だが、いかに紛争を避けるかについて、米国は特に慎重にならなければならない。日本に一切を委ねたり、日本政府に譲歩を強要したりすれば、同盟国である日本を弱体化させ、米国のアジア安全戦略が台無しになりかねないとの見方がある。
カーネギー国際平和基金のベテラン研究員ジェームズ・ショフ氏は、日本の同島しょ管轄権を、中国が阻害することを米国は容認することはできないという。「他人の管轄権を武力や威嚇だけで強引に奪い取ることはできない。

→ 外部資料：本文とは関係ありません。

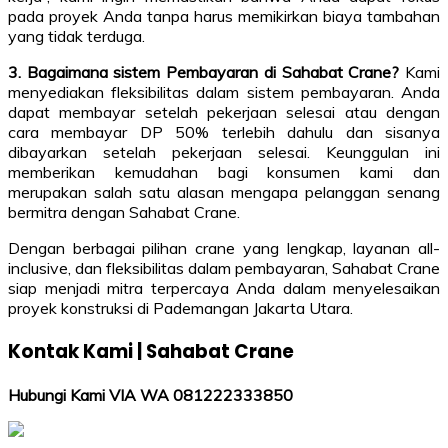
pada proyek Anda tanpa harus memikirkan biaya tambahan
yang tidak terduga.
3. Bagaimana sistem Pembayaran di Sahabat Crane?
Kami
menyediakan fleksibilitas dalam sistem pembayaran. Anda
dapat membayar setelah pekerjaan selesai atau dengan
cara membayar DP 50% terlebih dahulu dan sisanya
dibayarkan setelah pekerjaan selesai. Keunggulan ini
memberikan kemudahan bagi konsumen kami dan
merupakan salah satu alasan mengapa pelanggan senang
bermitra dengan Sahabat Crane.
Dengan berbagai pilihan crane yang lengkap, layanan all-
inclusive, dan fleksibilitas dalam pembayaran, Sahabat Crane
siap menjadi mitra terpercaya Anda dalam menyelesaikan
proyek konstruksi di Pademangan Jakarta Utara.
Kontak Kami | Sahabat Crane
Hubungi Kami VIA WA 081222333850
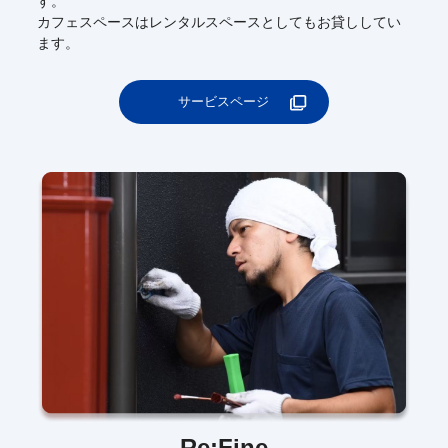
す。
カフェスペースはレンタルスペースとしてもお貸ししてい
ます。
サービスページ
Re:Fine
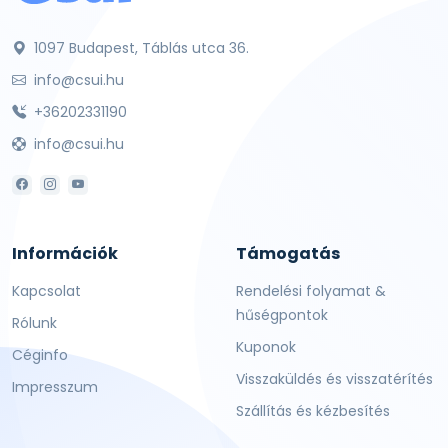
1097 Budapest, Táblás utca 36.
info@csui.hu
+36202331190
info@csui.hu
Információk
Támogatás
Kapcsolat
Rendelési folyamat &
hűségpontok
Rólunk
Kuponok
Céginfo
Visszaküldés és visszatérítés
Impresszum
Szállítás és kézbesítés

どの国についても、そうした先例を作ってはならないが、同盟国に関してはなおさらだ」。
事実、米当局は非公式にではあるが、日本に譲歩を迫るようなことはしないと強調している。米当局は日本新政府による紛争の対処法について繰り返し称賛しており、日本政府からの要請の有無に関わらず、同島しょは日米安保条約の適用対象であると表明し続けている。だが、そうした表明のあとには、ほぼ毎回、戦争は誰の利益にもならないとの注意喚起が続く。

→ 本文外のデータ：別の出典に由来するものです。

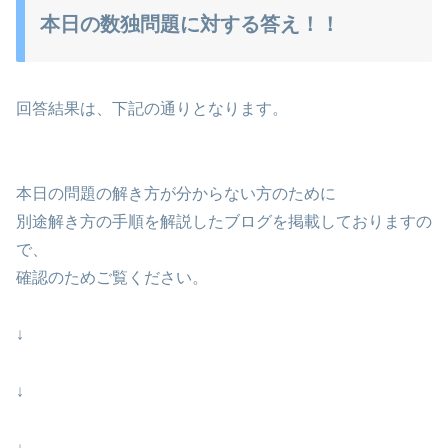
本日の数独問題に対する答え！！
回答結果は、下記の通りとなります。
本日の問題の解き方が分からない方のために
別途解き方の手順を解説したブログを掲載しておりますの
で、
確認のためご覧ください。
↓
↓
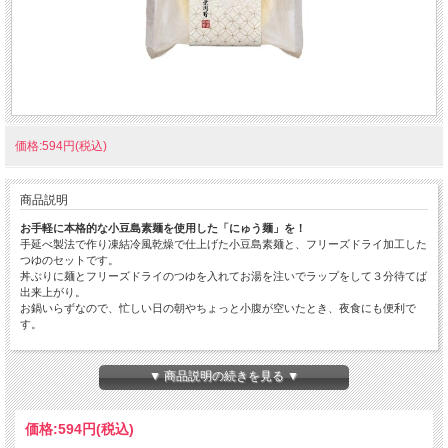
価格:594円(税込)
商品説明
お手軽に本格的な小豆島素麺を使用した「にゅう麺」を！
手延べ製法で作り凍結冷風乾燥で仕上げた小豆島素麺と、フリーズドライ加工した
つゆのセットです。
丼ぶりに麺とフリーズドライのつゆを入れてお湯を注いでラップをして３分待てば
出来上がり。
お鍋いらずなので、忙しい日の朝やちょっと小腹が空いたとき、夜食にも便利で
す。
鯛のほぐし身が入った清汁仕立てのフリーズドライは、出汁のきいた上品な味わい
に仕上げました。
▼ 商品説明の続きを見る ▼
TSN1
小豆島 手延にゅう麺『鯛』（1個）
価格:
594円
(税込)
■内容量：52g（麺40g）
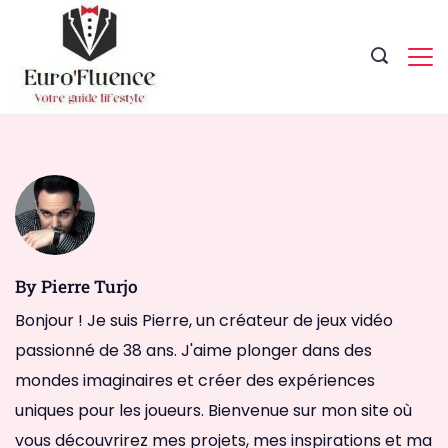
Skip
to
content
Magazine.
By Pierre Turjo
Bonjour ! Je suis Pierre, un créateur de jeux vidéo
passionné de 38 ans. J'aime plonger dans des
mondes imaginaires et créer des expériences
uniques pour les joueurs. Bienvenue sur mon site où
vous découvrirez mes projets, mes inspirations et ma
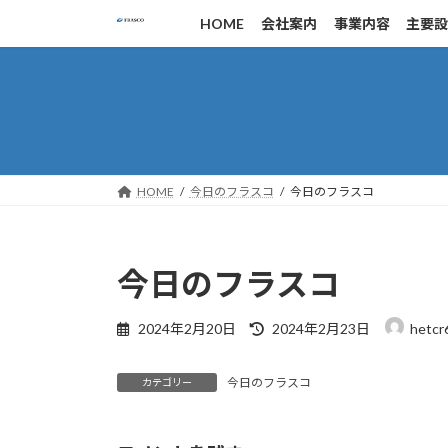
コ
ナ
HOME
会社案内
事業内容
主要
ン
ビ
テ
ゲ
ン
ー
ツ
シ
へ
ョ
ス
ン
キ
に
HOME
今日のフラスコ
今日のフラスコ
ッ
移
プ
動
今日のフラスコ
最
2024年2月20日
2024年2月23日
hetcr
終
更
今日のフラスコ
新
カテゴリー
日
時
:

国防当局高官は「われわれの条約義務は重大だが、更に大きな目標は、平和と繁栄だ」と述べた。
ワシントンの国防アナリストによれば、問題の領域に送り込む航空機や艦船の数を減らすよう両国に同意させることで事態の沈静化を図るべく、双方に圧力をかけるというのが米国の戦略なのだという。米国は中国政府に偵察機の数を削減するよう静かに圧力をかけており、こうした外交努力は直近のアクシデントにより一段と強化されるだろう。
オバマ政権をおおむね支持するシンクタンク、新米国安全保障センターの研究員、イーリー・ラトナー氏は次のように語る。「領有権争いの解決策はすぐには見つからないだろう。米国が期待できるのは、せいぜい両国にこれ以上のアクシデントを生じさせないよう、その可能性をできるだけ低くすることぐらいだ」。